Auch wenn die Bölschestraße unzweifelhaft die "Hauptschlagader" Friedrichshagens darstellt, wurde erst jetzt kritisch hinterfragt, dass der Fokus sehr auf der Bölschestraße liegt. Die in den Ortslagen und Seitenstraßen ansässigen Geschäfte leiden mindestens genauso, wenn man dieses Wort in diesem Zusammenhang mal benutzen darf.
Ein trauriges Zwischenergebnis für die Geschäftsleute, welches nach einem Jahr offen auf der Hand liegt, ist, dass der Kundenstrom im Zusammenhang mit den kaum noch zur Verfügung stehenden Parkplätzen rasant abgenommen hat. Dies wurde uns in vielen Gesprächen immer wieder deutlich mitgeteilt. Besonders überraschend ist das natürlich nicht. Ob über Alternativen nachgedacht wurde und eine zeitnahe Bewerbung selbiger, ist nicht erkennbar. Bei der Infoveranstaltung musste man nun vernehmen, dass Bemühungen um Ersatzparkplätze seitens des Bezirksamtes bei Supermarktketten, dem Gelände der Bürgerbräu GmbH und dem ehemaligen ASMW-Gelände erfolglos blieben, so sinngemäß Sven Schmohl, Mitarbeiter der Wirtschaftsförderung beim Bezirksamt Treptow-Köpenick.
Als bisher Geleistetes wurde seitens der beauftragten Marketingfirma benannt:
- das Logo
- die Webseite
- ein Adventskalender 2016
- "Doodle-Umfragen" (an denen 36 von 221 teilnahmen)
- Infoveranstaltungen, ein Stand zum Bölschefest 2017 (mit der BVG) und Umfragen bei Gewerbetreibenden.
Die genannten Teilschritte des Projektes erscheinen bestenfalls dazu geeignet, sie als Basis zu betrachten für das, was dann wirklich nachhaltige Eindrücke hätte hinterlassen müssen. Mehr als das Mindestmaß an Wasserstand wurde nach einem Jahr nicht erreicht. Die Veranstaltung im alten Rathaus Friedrichshagen verdeutlichte darüber hinaus, dass die Reflektionsfähigkeit der Entscheider eher mäßig ausgeprägt scheint.
Die Frage sei erlaubt: Ist das Projektziel unter diesen Umständen überhaupt erreichbar?

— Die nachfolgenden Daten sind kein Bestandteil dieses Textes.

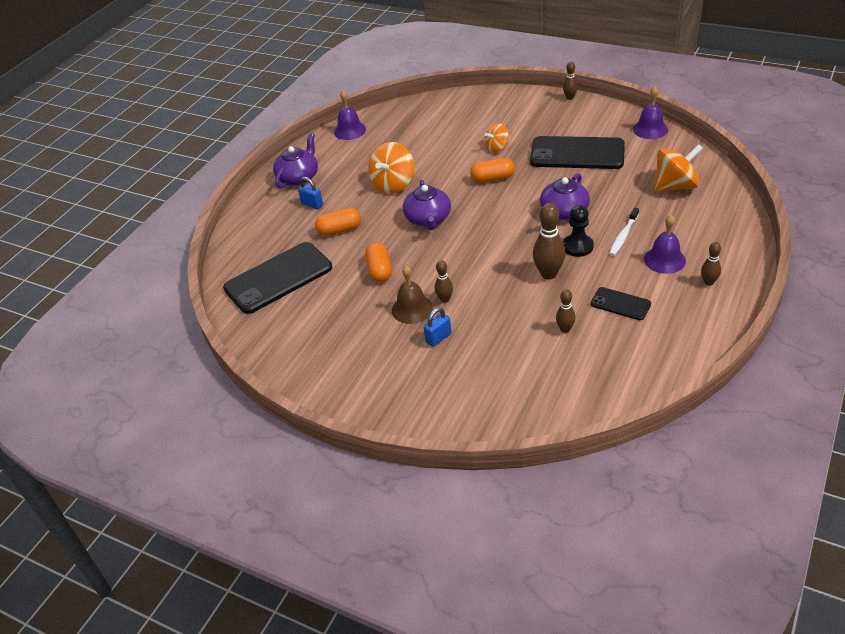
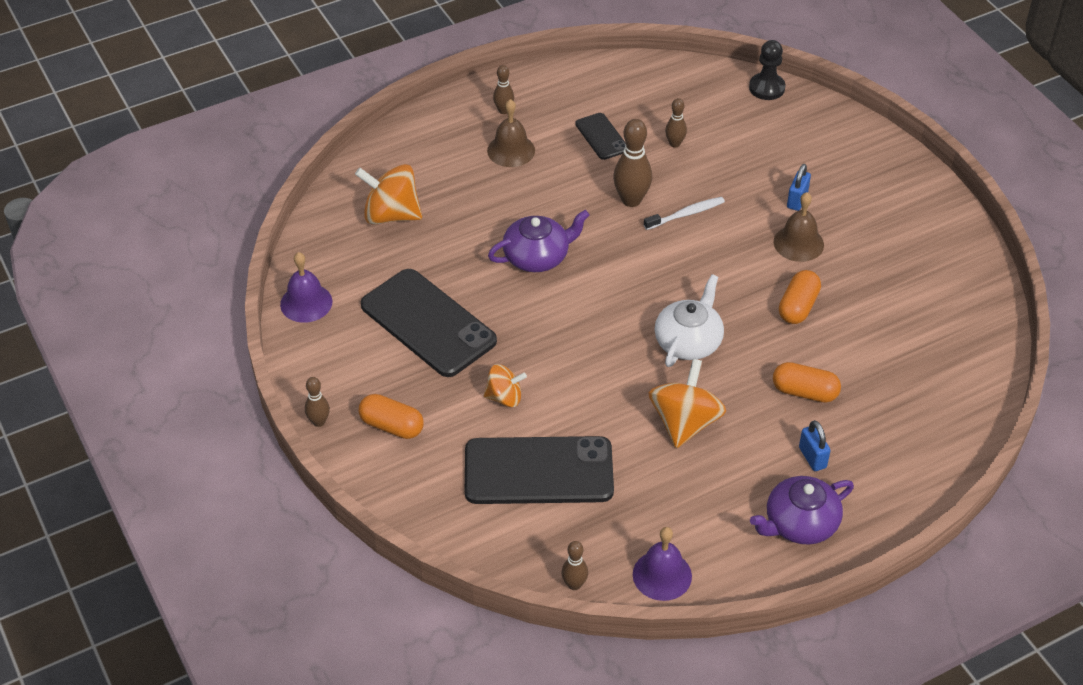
camera: 150 degrees left, 5 degrees up
(278, 278) = (920, 367): black phone -> black phone (538, 471)
(393, 184) = (684, 423): orange spinning top -> orange spinning top turned 45 degrees counterclockwise
(428, 219) = (688, 341): purple teapot -> white teapot
(438, 338) = (797, 200): blue padlock -> blue padlock turned 60 degrees counterclockwise
(445, 299) = (757, 234): brown bowling pin -> brown bowling pin (574, 584)
(492, 178) = (561, 351): orange capsule -> orange capsule (392, 426)
(577, 246) = (570, 210): black pawn -> black pawn (766, 88)
(623, 236) = (515, 194): white toothbrush -> white toothbrush (686, 214)
(664, 260) = (511, 150): purple bell -> brown bell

Man kann sich als Friedrichshagener des Eindrucks nicht erwehren, dass Friedrichshagen als besonderer Standort überhaupt nicht verstanden wurde. Da man mit dem "Bölsche-Bummel" als Zielgruppe Menschen älteren Semesters mit Lust am Shopping im Auge hatte, tat man das Naheliegende: Man buchte (sicher aus einem Pool an Optionen) Ross Antony. Es sollte aber hier und heute nicht um Herrn Antony gehen, der am allerwenigsten für den Zustand kann, der nun völlig zu Recht kritisch hinterfragt werden muss und es auch bei der Veranstaltung wurde.
Nein. Es wird sie geben, die Schlagerfans mit Geld. Wir lassen uns auch gern, zum Wohle Friedrichshagens, eines Besseren belehren. Bis dahin darf bezweifelt werden, ob diese "Denke" für das Friedrichshagener Standortmarketing ausreicht.